> _Task directions_:
Answer these questions about the ELF article:
(a) What formula did appimage originally use?
(b) How does libappimage calculate the "last shdr offset"?
(c) Which book and chapter of the format specification does the article consult to learn what kinds of things are in an ELF file?
***** Passage to read
The Misunderstood ELF: How Internet Myths Are Born

Consider the following situation. You have some payload (let’s say it’s a zip file) and an ELF executable. You want to distribute them together. So you concatenate them both (ELF first, so you can still run it). Now you want to extract the payload from the combined file. This should be simple enough, right? There are projects out there that do it (such as appimages). As it turns out, it is not quite so simple.

The internet’s wisdom

What does the internet have to say on the matter? Let’s take a look.

Stack Overflow

There are two main StackOverflow questions that discuss this subject. We’ll be taking a look at the most relevant answer of both. Here they are: one and two.

The first one mentions the correct formula to be e_shoff + (e_shentsize * e_shnum) based on the "format spec", which just links to elf(5). A different answer there claims that it may be different - according to the other answer, there are three options:

  1. the file header (I’m not sure why they mention this, this is actually impossible)

  2. the section header table (e_shoff + (e_shentsize * e_shnum))

  3. the last section (sh_offset + sh_size)

The second one talks about "descriptive" information, which according to them is e_shsize + (e_phnum * e_phentsize) + (e_shnum * e_shentsize). Afterwards, they claim you need to compute the sh_size of each section, but claims it won’t work due to alignment. A different answer gives our notorious formula: e_shoff + ( e_shentsize * e_shnum ). They mention something interesting too:

This assumes that the section header table (SHT) is the last part of the ELF. This is usually the case but it could also be that the last section is the last part of the ELF. This should be checked for, but is not in this example.

Yet another claims it is the offset + size of the final section.

So in short, the internet concludes that e_shoff + (e_shentsize * e_shnum) is the correct answer, with a provision that a section could theoretically be the final entry.

appimage (old)

Originally, appimage used this. The formula here is the one we discussed previously: e_shoff + (e_shentsize * e_shnum). Not much else to discuss here.

libappimage (new)

So what does libappimage do? At the time of writing, the relevant code starts here. This comment in particular may be useful: "ELF ends either with the table of section headers (SHT) or with a section". So they get "last shdr offset", which they calculate as e_shoff + (e_shentsize * (e_shnum - 1)). Then they read that into shdr64. Then they find which is greater: e_shoff + (e_shentsize * e_shnum)), or shdr64.sh_offset + shdr64.sh_size, and use that.

In short, libappimage agrees with stack overflow, or perhaps took the answer from them.

Ok, but what is the truth?

Ok, so we have concluded that basically everyone assumes that the last part of an ELF file is either the section header table (SHT) or a section. Is this guaranteed? Let’s turn to the actual format specification (hint, it’s not elf(5)): https://refspecs.linuxfoundation.org/elf/elf.pdf I encourage you to open it up and follow along!

First, we want to know what kind of things are even in an ELF file. Are there any order guarantees? For that, we should turn to book 1, chapter 1, "Object Files".

Here we get to find out that there are actually three types of ELF files:

  1. A relocatable file that holds code and data suitable for linking with other ELF files to make either an executable or a shared object.

  2. An executable file that, well, can be ran.

  3. A shared object file that holds code and data suitable for linking in two contexts.

    1. You can combine shared object files with other relocatable files to make another object file.

    2. You can use a dynamic linker to combine a shared object file with an executable file and other shared objects to create a "process image".
**********
***** Information shown
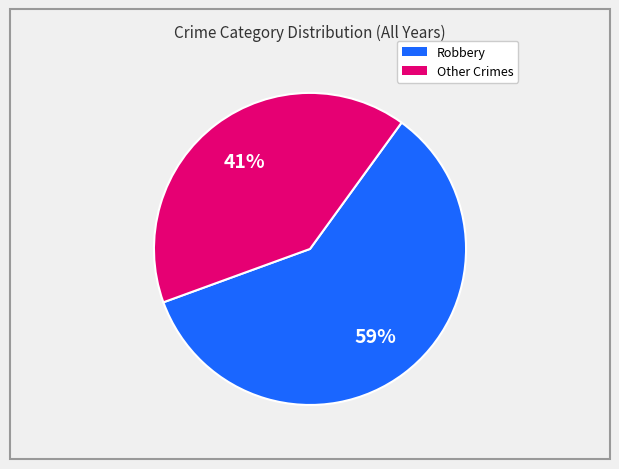

Is there a majority slice in this chart?

Yes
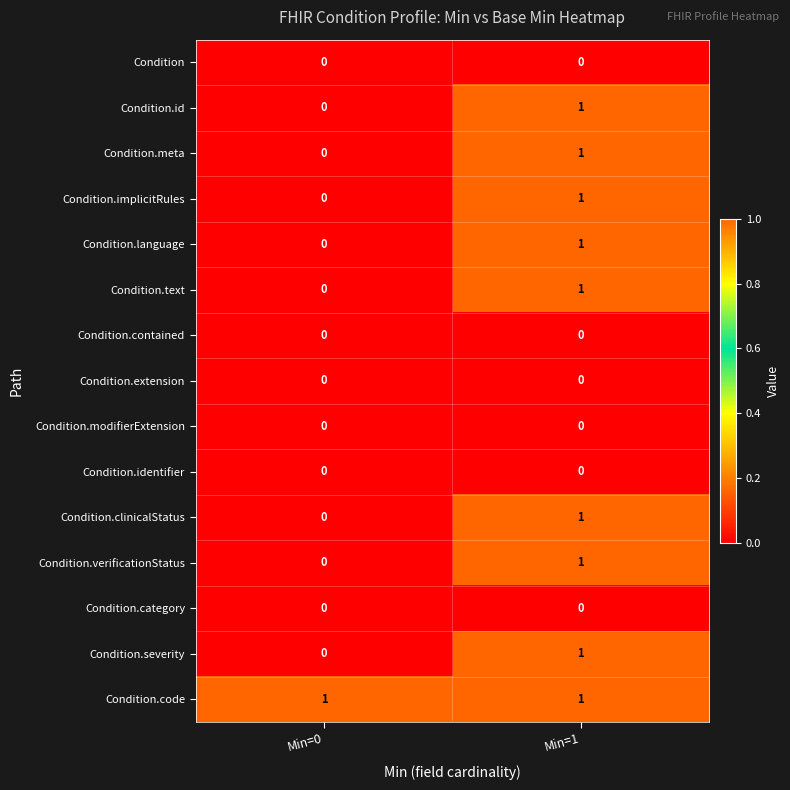

How many series are shown in this chart?

15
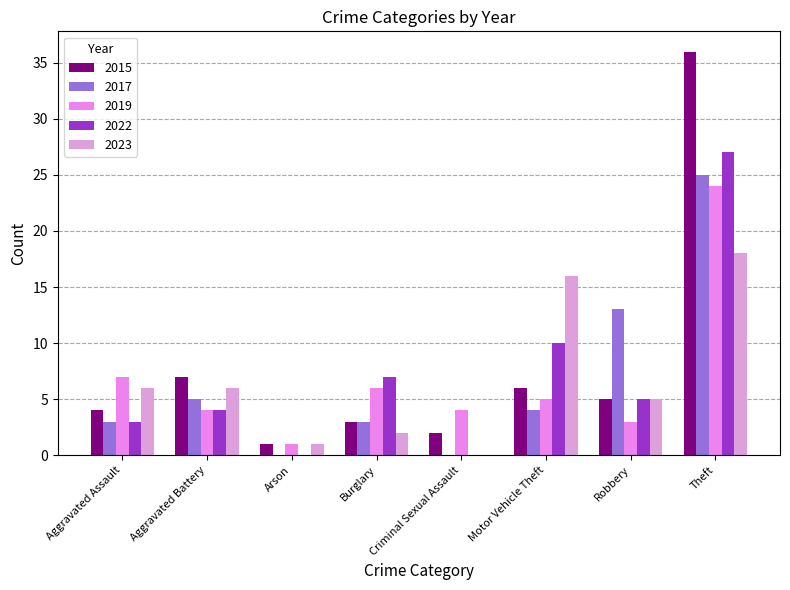

What is the sum of the 2019 values at Theft and Robbery?

27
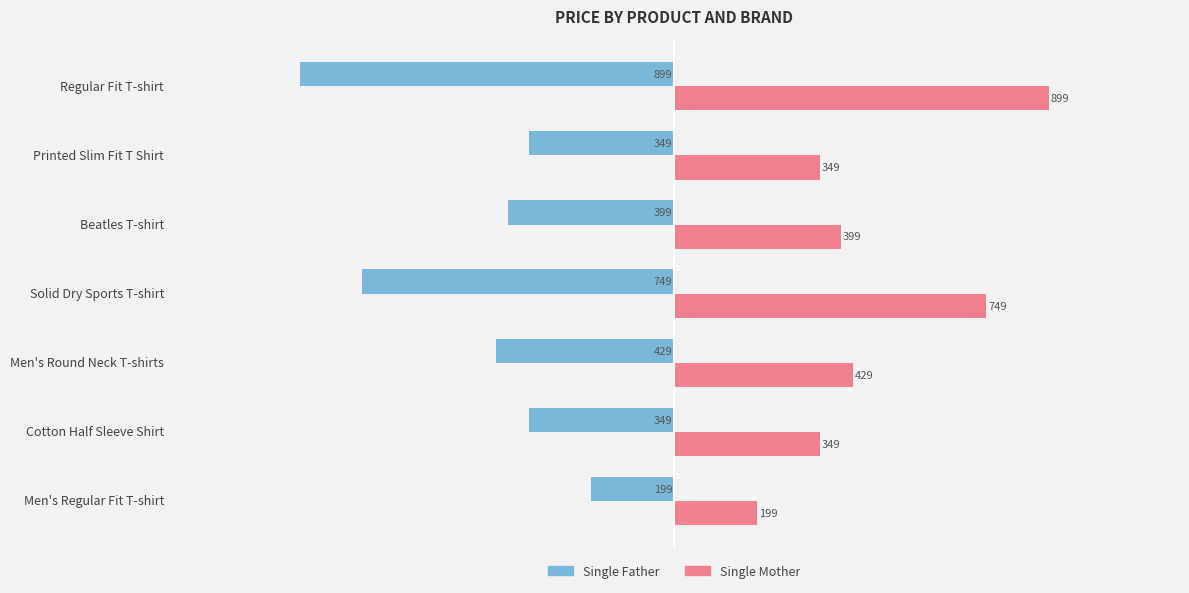

What is the minimum value for Single Mother?

199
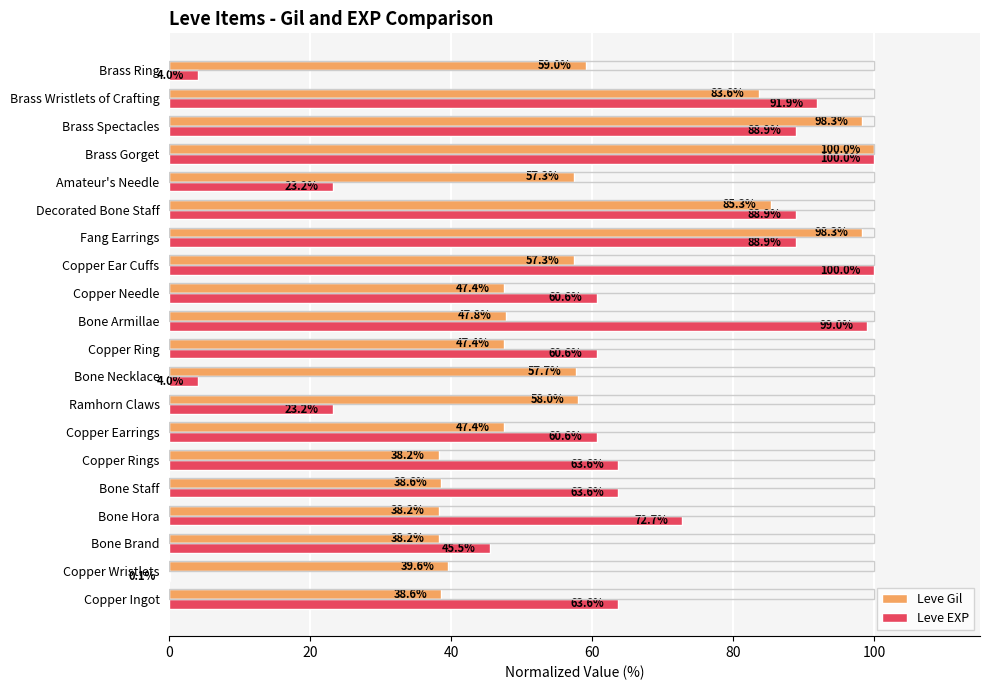

Is the value of Leve Gil at Ramhorn Claws greater than the value of Leve EXP at Copper Wristlets?

Yes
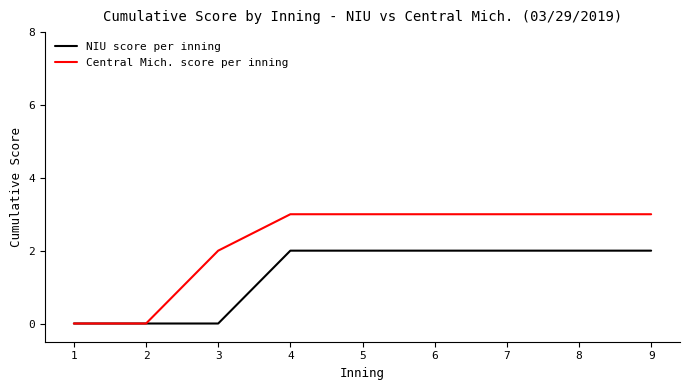

Which series has the largest total across all categories?

Central Mich. score per inning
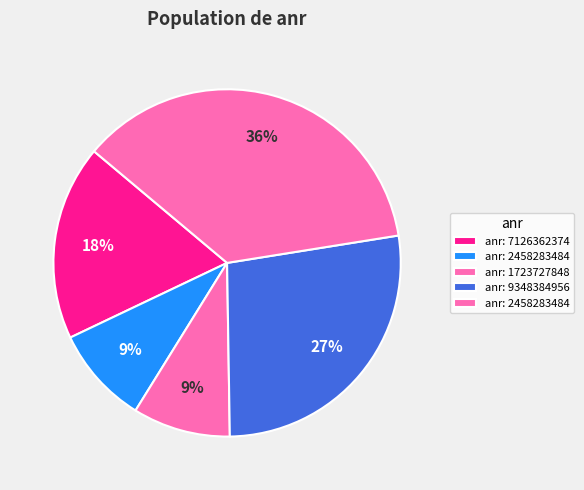

How many slices are in this pie chart?

5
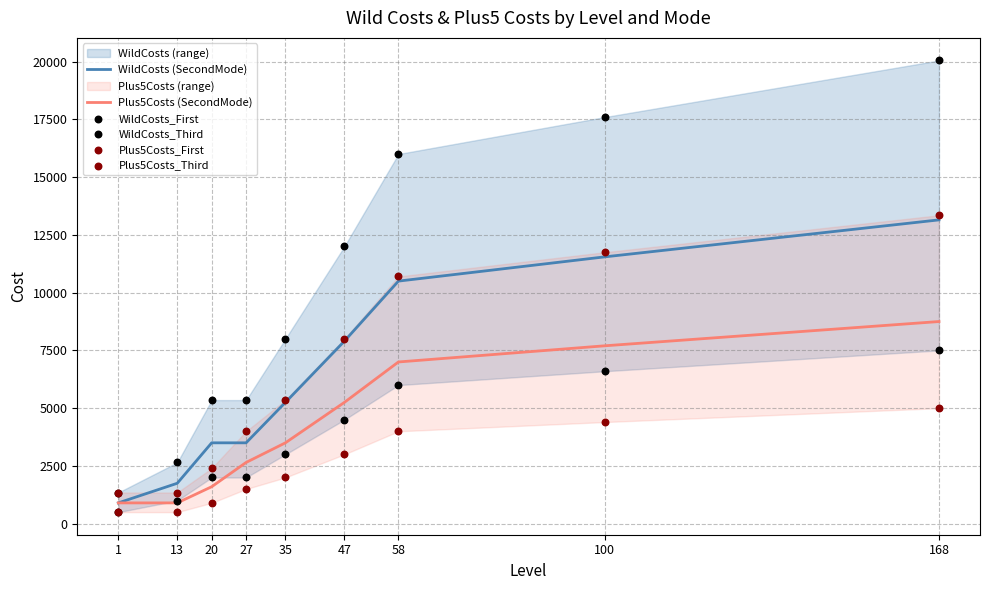

At which category is the sum across all series the highest?

168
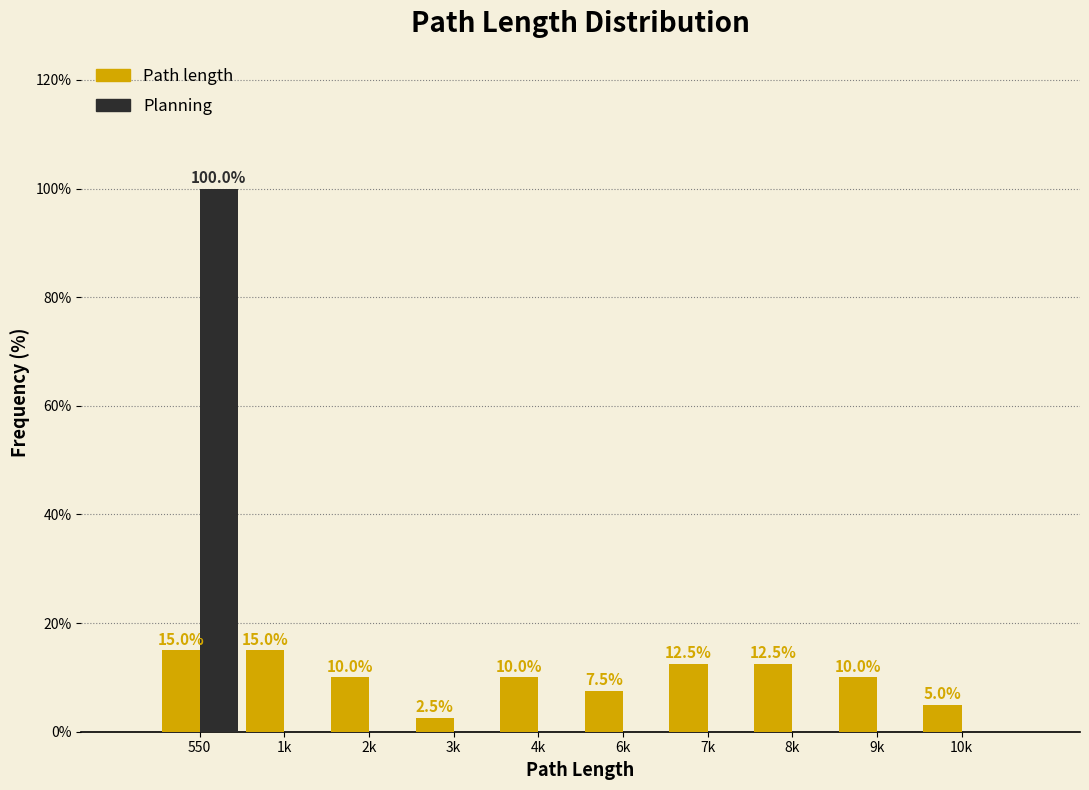

Reading right to left, transcribe all the data shown in this chart.

Path length: 10k=5.0	9k=10.0	8k=12.5	7k=12.5	6k=7.5	4k=10.0	3k=2.5	2k=10.0	1k=15.0	550=15.0
Planning: 10k=0.0	9k=0.0	8k=0.0	7k=0.0	6k=0.0	4k=0.0	3k=0.0	2k=0.0	1k=0.0	550=100.0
**********
> _Task result_:
(a) e_shoff + (e_shentsize * e_shnum)
(b) e_shoff + (e_shentsize * (e_shnum - 1))
(c) Book 1, chapter 1, "Object Files"